Campbell v. McLain

The opinion of the court was delivered, by

Read, J.

A trustee for creditors suing out a mortgage belonging-to the trust, and attending at the sheriff’s sale under the execution issued by him or his order, and purchasing the real estate at such sale in his own name, it is as trustee for the creditors. This is the legal implication arising from the whole transaction. “It is certainly not necessary,” says Justice Black in Sherman’s Appeal, 3 Casey 66, “ to decide now, that an executor who buys at his own sale, or, what is precisely the same thing, gets another to buy for him, holds the lands on the same trusts that it was subject to before the sale.” In that case the executor settled what purported to be a final account, and set it up as a bar to any further claim, but the court unhesitatingly decided that it was no bar; and in Rosenberger’s Appeal, 2 Casey 69, Chief Justice Lewis said: “ The acceptance of part of the proceeds, under the circumstances stated, does not estop the parties entitled from claiming the residue. Such an act might bind them not to disturb the title of a purchaser, but surely the payment of part of what the executor owed is no reason why they should not pay the residue.” “ When,” says Chief Justice Gibson in Chronister v. Bushey, 7 W. & S. 153, “he appears as both seller and buyer, as when the estate has been sold by him and bid in for him at auction, the preventive justice of a chan*203cellor goes further, and forbids .him to acquire an indefeasible title to it against the cestui que trust on any pretence.”

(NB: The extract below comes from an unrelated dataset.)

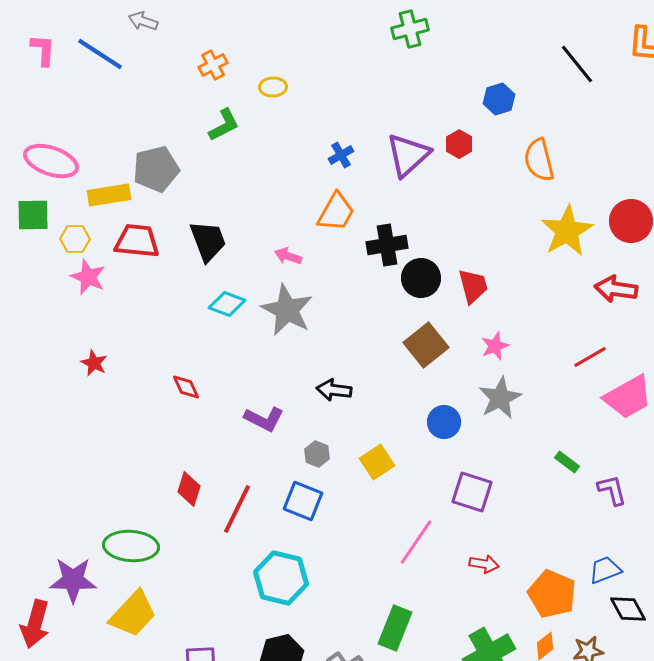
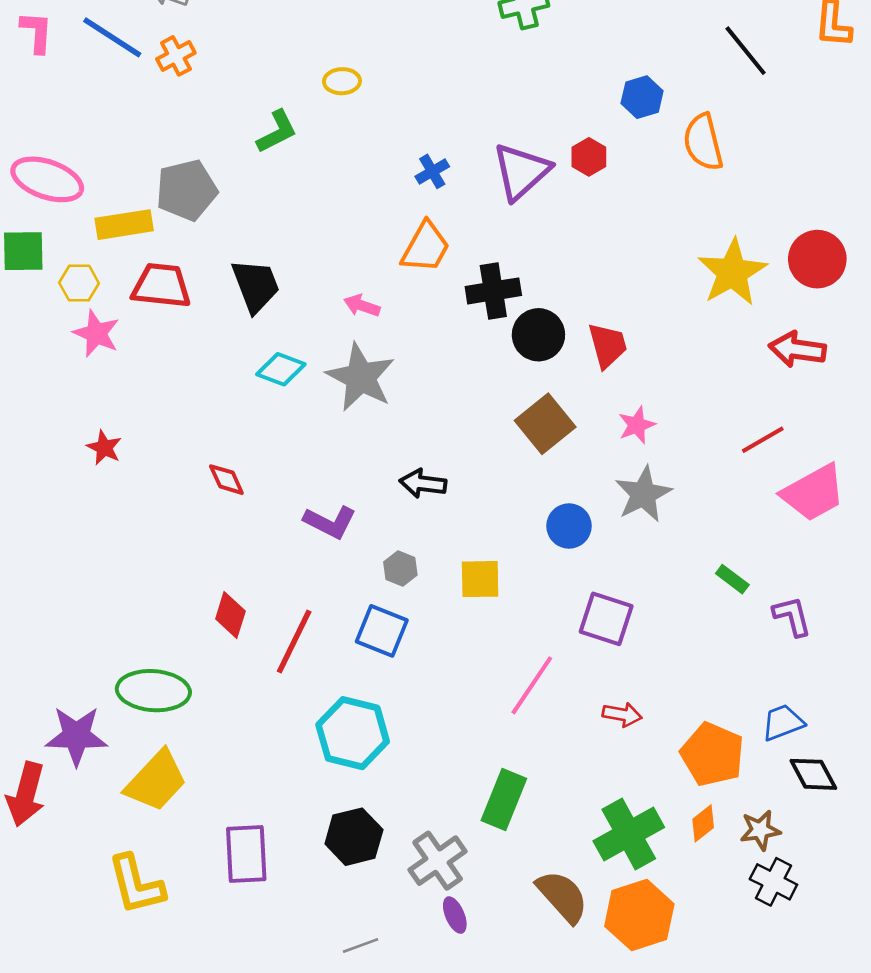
orange cross: (213, 65) -> (176, 56), moved
orange semicircle: (539, 160) -> (703, 142), moved
yellow square: (377, 462) -> (480, 579), turned 32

The general principle applicable to and governing all cases like the present, is well stated in the Manual of Equity Jurisprudence, p. 176: “If a trustee or other person standing in a fiduciary relation acquires property, or makes a profit, by means of transactions within the scope of his agency or authority, or if a person employs another’s property in any trade or speculation, there will be a constructive trust as to the property so acquired, or the profits so made, for the benefit of the cestui que trust, principal owner or other person standing in the opposite relation.”

There can therefore be no doubt that in the present case the creditors had a right to consider the trustee as purchasing for them, upon the same trusts on which the mortgage had-been held. In this case the property purchased was sold by the insolvent for $2808, and the balance due on the mortgage at the rendition of the judgment was $2011.09, and this was the residue of the purchase-money unpaid. The price bid was $200, of which the trustee only paid the costs, reducing it to $190.81, for which he simply gave his receipt as trustee, never paying a dollar of it to the sheriff.

If the trustee purchased with an intention to hold it for himself, it was clearly a legal fraud ; and looking at the enormous disparity between the original price and the price bid, being one-fourteenth only of . the amount it was sold for by the insolvent, it forces upon us a moral conviction that it was an actual.fraud upon the creditors.

Any confirmation, therefore, of such a sale by the real seller to himself, must be upon a full knowledge of all the circumstances and a deliberate examination by the parties interested, who are the cestuis que trust, whose interests this trustee was bound by every principle of honesty and good faith to protect and promote. It resembles itself, to “ an election by matter in pais, which can only be determined by plain and unequivocal acts under a full knowledge of all the circumstances and of the party’s rights.”

“ One is not bound to elect until he is fully informed of the relative value of the things he is to choose between; and if he make an election before the circumstances necessary to a judicious and discriminating choice are ascertained, will not be bound:” 12 Casey 496. Such is the manifest tenor of the language of Chief Justices Lewis and Black in the cases above cited.

In this case a partial account was filed by the assignee containing this entry, without a single word of explanation showing the accountant was both seller and buyer:—

“ Proceeds of sale of real estate of F. H. Amend on lev. fa. No. 71 March'Term 1857. $190.84.”

Between this period and the filing of the final account, or *204during its pendency,' the facts of the sale appear to have been known to the creditors. The land remains in the hands of the trustee, and he loses nothing by the decree of the court except his expected profit from an act intended on his part as a positive breach of trust. Such acts of a trustee ought not to be passed over or excused, and no counsel could ever advise an assignee for creditors in like circumstances that he could become a purchaser for himself, and for his own benefit, at his own sale.

Decree affirmed at the costs of the appellant.